LISTED ENTRIES:
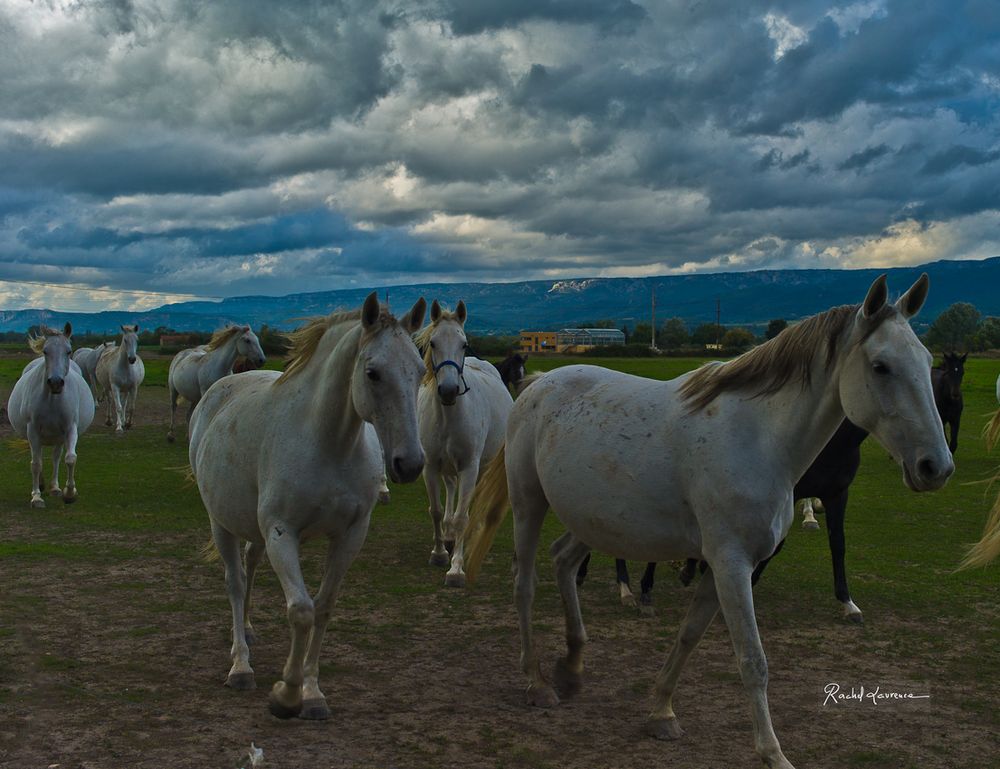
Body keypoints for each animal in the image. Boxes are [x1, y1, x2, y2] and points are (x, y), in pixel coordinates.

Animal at [7, 322, 94, 508]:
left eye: (68, 351)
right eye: (46, 351)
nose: (55, 382)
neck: (52, 399)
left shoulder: (70, 428)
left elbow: (70, 458)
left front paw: (70, 494)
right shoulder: (33, 430)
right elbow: (36, 463)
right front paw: (36, 497)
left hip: (59, 437)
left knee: (56, 457)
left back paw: (55, 488)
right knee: (38, 456)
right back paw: (41, 485)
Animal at [188, 292, 426, 720]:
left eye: (420, 369)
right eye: (373, 373)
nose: (410, 463)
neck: (328, 442)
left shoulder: (351, 535)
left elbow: (324, 606)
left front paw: (313, 693)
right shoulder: (282, 532)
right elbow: (301, 610)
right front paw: (287, 694)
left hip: (254, 530)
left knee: (249, 567)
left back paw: (248, 629)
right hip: (222, 523)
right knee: (235, 582)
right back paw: (240, 664)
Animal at [414, 296, 512, 584]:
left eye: (464, 343)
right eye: (433, 343)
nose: (448, 390)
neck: (448, 415)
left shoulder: (469, 466)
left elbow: (461, 517)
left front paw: (456, 569)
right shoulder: (431, 466)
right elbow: (436, 510)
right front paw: (438, 553)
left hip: (481, 466)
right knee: (450, 492)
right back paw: (447, 538)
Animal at [464, 276, 948, 768]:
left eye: (928, 362)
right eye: (881, 366)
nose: (935, 467)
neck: (760, 439)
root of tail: (539, 384)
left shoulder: (726, 566)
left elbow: (689, 636)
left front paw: (661, 712)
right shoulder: (731, 563)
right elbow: (753, 660)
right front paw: (773, 753)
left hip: (596, 520)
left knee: (562, 561)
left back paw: (573, 666)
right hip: (529, 504)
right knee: (525, 585)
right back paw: (538, 682)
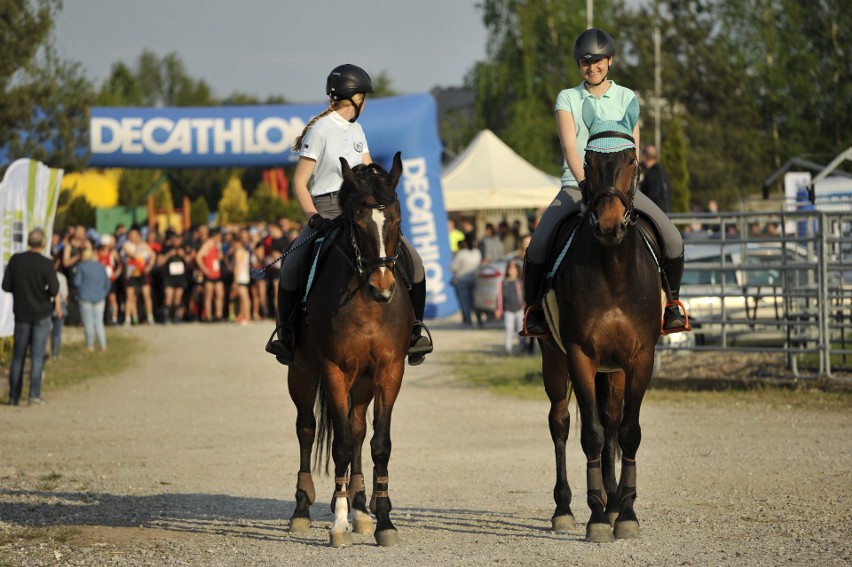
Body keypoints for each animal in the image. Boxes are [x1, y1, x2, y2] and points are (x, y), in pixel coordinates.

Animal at [284, 153, 414, 548]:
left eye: (396, 219)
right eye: (357, 222)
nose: (383, 288)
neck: (367, 304)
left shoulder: (389, 370)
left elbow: (378, 443)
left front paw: (382, 520)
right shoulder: (333, 371)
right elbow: (338, 444)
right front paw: (339, 525)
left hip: (363, 381)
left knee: (356, 430)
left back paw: (360, 509)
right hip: (301, 374)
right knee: (307, 429)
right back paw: (303, 509)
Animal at [540, 131, 664, 544]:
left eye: (631, 160)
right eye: (589, 163)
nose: (610, 226)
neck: (613, 270)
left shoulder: (640, 358)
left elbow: (627, 432)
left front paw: (624, 512)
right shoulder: (580, 355)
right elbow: (590, 435)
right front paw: (595, 517)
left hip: (615, 370)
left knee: (611, 421)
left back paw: (612, 501)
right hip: (554, 357)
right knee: (560, 422)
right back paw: (564, 509)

AIM OF THE EXERCISE: Take the line that contains "nose: (610, 226)" and every line after it to the end of the entries above, and reproduce them exactly.

ANSWER TO THE EXERCISE:
nose: (610, 226)
neck: (613, 270)
left shoulder: (640, 358)
left elbow: (627, 432)
left front paw: (624, 512)
right shoulder: (580, 355)
right elbow: (590, 435)
right front paw: (595, 517)
left hip: (615, 370)
left knee: (611, 421)
left back paw: (612, 501)
right hip: (554, 357)
right knee: (560, 422)
right back paw: (564, 509)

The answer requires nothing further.